[Opening Exercise materials section]

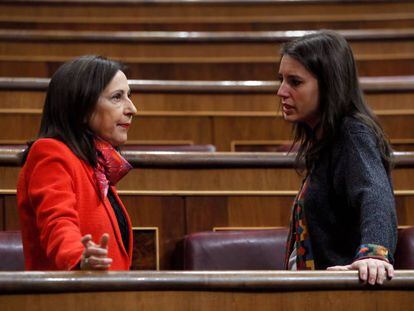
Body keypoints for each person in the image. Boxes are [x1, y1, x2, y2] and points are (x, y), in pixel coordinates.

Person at [277, 30, 397, 285]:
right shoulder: (325, 139)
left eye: (295, 82)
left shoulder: (353, 133)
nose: (281, 92)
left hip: (341, 294)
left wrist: (374, 253)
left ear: (330, 84)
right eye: (282, 80)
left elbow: (375, 194)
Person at [17, 55, 137, 270]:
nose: (132, 109)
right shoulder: (50, 153)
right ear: (82, 107)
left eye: (129, 96)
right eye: (117, 97)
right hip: (70, 300)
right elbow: (58, 223)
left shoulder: (93, 163)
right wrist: (78, 257)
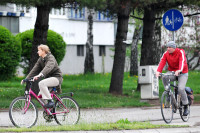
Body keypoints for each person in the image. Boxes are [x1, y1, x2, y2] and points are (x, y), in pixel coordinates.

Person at [156, 41, 189, 116]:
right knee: (164, 76)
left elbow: (182, 62)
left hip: (182, 73)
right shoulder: (166, 54)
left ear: (174, 47)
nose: (168, 49)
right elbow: (162, 62)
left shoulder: (180, 52)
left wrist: (179, 70)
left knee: (181, 88)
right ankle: (168, 93)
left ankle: (185, 105)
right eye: (167, 47)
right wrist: (158, 71)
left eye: (170, 47)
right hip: (172, 72)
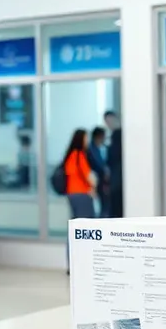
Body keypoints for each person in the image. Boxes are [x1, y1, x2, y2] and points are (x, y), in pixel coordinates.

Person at [62, 128, 97, 269]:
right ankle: (84, 264)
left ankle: (72, 264)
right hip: (82, 195)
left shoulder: (70, 155)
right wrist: (94, 186)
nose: (87, 141)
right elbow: (90, 177)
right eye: (86, 138)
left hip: (71, 195)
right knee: (86, 231)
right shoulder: (79, 155)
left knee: (74, 230)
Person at [88, 126, 110, 217]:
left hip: (101, 182)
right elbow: (98, 166)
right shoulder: (91, 150)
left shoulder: (102, 148)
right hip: (97, 182)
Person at [104, 111, 123, 217]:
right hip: (116, 181)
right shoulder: (115, 136)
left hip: (118, 181)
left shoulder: (117, 135)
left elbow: (112, 157)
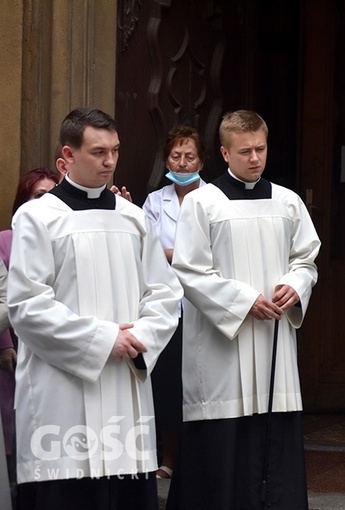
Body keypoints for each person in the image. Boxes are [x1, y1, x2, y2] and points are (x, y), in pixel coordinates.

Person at [7, 107, 183, 510]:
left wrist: (139, 339)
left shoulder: (134, 219)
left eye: (115, 151)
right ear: (66, 156)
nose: (109, 162)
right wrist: (106, 339)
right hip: (63, 389)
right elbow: (27, 305)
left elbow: (165, 293)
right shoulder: (37, 218)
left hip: (124, 384)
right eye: (98, 152)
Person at [168, 110, 320, 509]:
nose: (255, 158)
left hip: (274, 340)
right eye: (245, 151)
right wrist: (242, 300)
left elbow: (306, 258)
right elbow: (189, 270)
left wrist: (296, 284)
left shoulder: (287, 202)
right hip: (223, 348)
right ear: (224, 152)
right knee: (223, 450)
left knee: (274, 432)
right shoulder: (203, 203)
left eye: (261, 149)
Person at [141, 125, 206, 480]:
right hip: (167, 304)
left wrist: (172, 253)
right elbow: (149, 251)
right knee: (167, 384)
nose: (182, 164)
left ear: (203, 160)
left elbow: (209, 254)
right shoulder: (155, 201)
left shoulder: (213, 199)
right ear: (166, 159)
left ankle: (197, 459)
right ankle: (168, 457)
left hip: (203, 307)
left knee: (199, 382)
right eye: (176, 157)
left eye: (189, 157)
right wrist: (186, 253)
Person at [0, 167, 60, 504]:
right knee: (13, 430)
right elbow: (4, 297)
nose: (46, 202)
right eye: (39, 195)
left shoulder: (65, 236)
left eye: (53, 194)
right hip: (14, 352)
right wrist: (4, 343)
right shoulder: (5, 240)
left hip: (53, 350)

[Closing Exercise materials section]

- Task details -
The answer must be an exact copy of the lines from the start of the records above through the line containing "right eye: (245, 151)", with no pictures in it.

- Expected output -
Body keypoints for each person in the image. Boxes are [x1, y1, x2, y2] and points are (x, y), in pixel coordinates.

Person at [277, 30, 397, 285]:
right shoulder: (325, 139)
left eye: (295, 82)
left shoulder: (353, 133)
nose: (281, 92)
left hip: (341, 294)
left wrist: (374, 253)
left ear: (330, 84)
right eye: (282, 80)
left elbow: (375, 194)
Person at [17, 55, 137, 270]:
nose: (132, 109)
right shoulder: (50, 153)
right ear: (82, 107)
left eye: (129, 96)
right eye: (117, 97)
right hip: (70, 300)
right elbow: (58, 223)
left shoulder: (93, 163)
right wrist: (78, 257)
Body keypoints for each person in the image. Boxes are [x1, y1, x2, y2] and points are (x, y), in pixel coordinates.

Person at [156, 41, 189, 116]:
right knee: (164, 76)
left elbow: (182, 62)
left hip: (182, 73)
right shoulder: (166, 54)
left ear: (174, 47)
nose: (168, 49)
right elbow: (162, 62)
left shoulder: (180, 52)
left wrist: (179, 70)
left knee: (181, 88)
right ankle: (168, 93)
left ankle: (185, 105)
right eye: (167, 47)
right wrist: (158, 71)
left eye: (170, 47)
right hip: (172, 72)
Body keypoints for each person in the image. Boxes are [x1, y1, x2, y2] and points are (x, y), in pixel coordinates.

Person at [62, 128, 97, 269]:
right ankle: (84, 264)
left ankle: (72, 264)
right hip: (82, 195)
left shoulder: (70, 155)
right wrist: (94, 186)
nose: (87, 141)
right elbow: (90, 177)
right eye: (86, 138)
left hip: (71, 195)
right knee: (86, 231)
right shoulder: (79, 155)
left knee: (74, 230)
Person at [88, 126, 110, 217]:
left hip: (101, 182)
right elbow: (98, 166)
right shoulder: (91, 150)
left shoulder: (102, 148)
right hip: (97, 182)
Person at [104, 111, 123, 217]:
right hip: (116, 181)
right shoulder: (115, 136)
left hip: (118, 181)
left shoulder: (117, 135)
left elbow: (112, 157)
Body keypoints for each person in the image. Boxes are [x1, y1, x2, y2] and points are (x, y), in pixel coordinates.

Person at [7, 107, 183, 510]:
left wrist: (139, 339)
left shoulder: (134, 219)
left eye: (115, 151)
right ear: (66, 156)
nose: (109, 162)
right wrist: (106, 339)
right hip: (63, 389)
right elbow: (27, 305)
left elbow: (165, 293)
right shoulder: (37, 218)
left hip: (124, 384)
right eye: (98, 152)
Person at [168, 110, 320, 509]:
nose: (255, 158)
left hip: (274, 340)
right eye: (245, 151)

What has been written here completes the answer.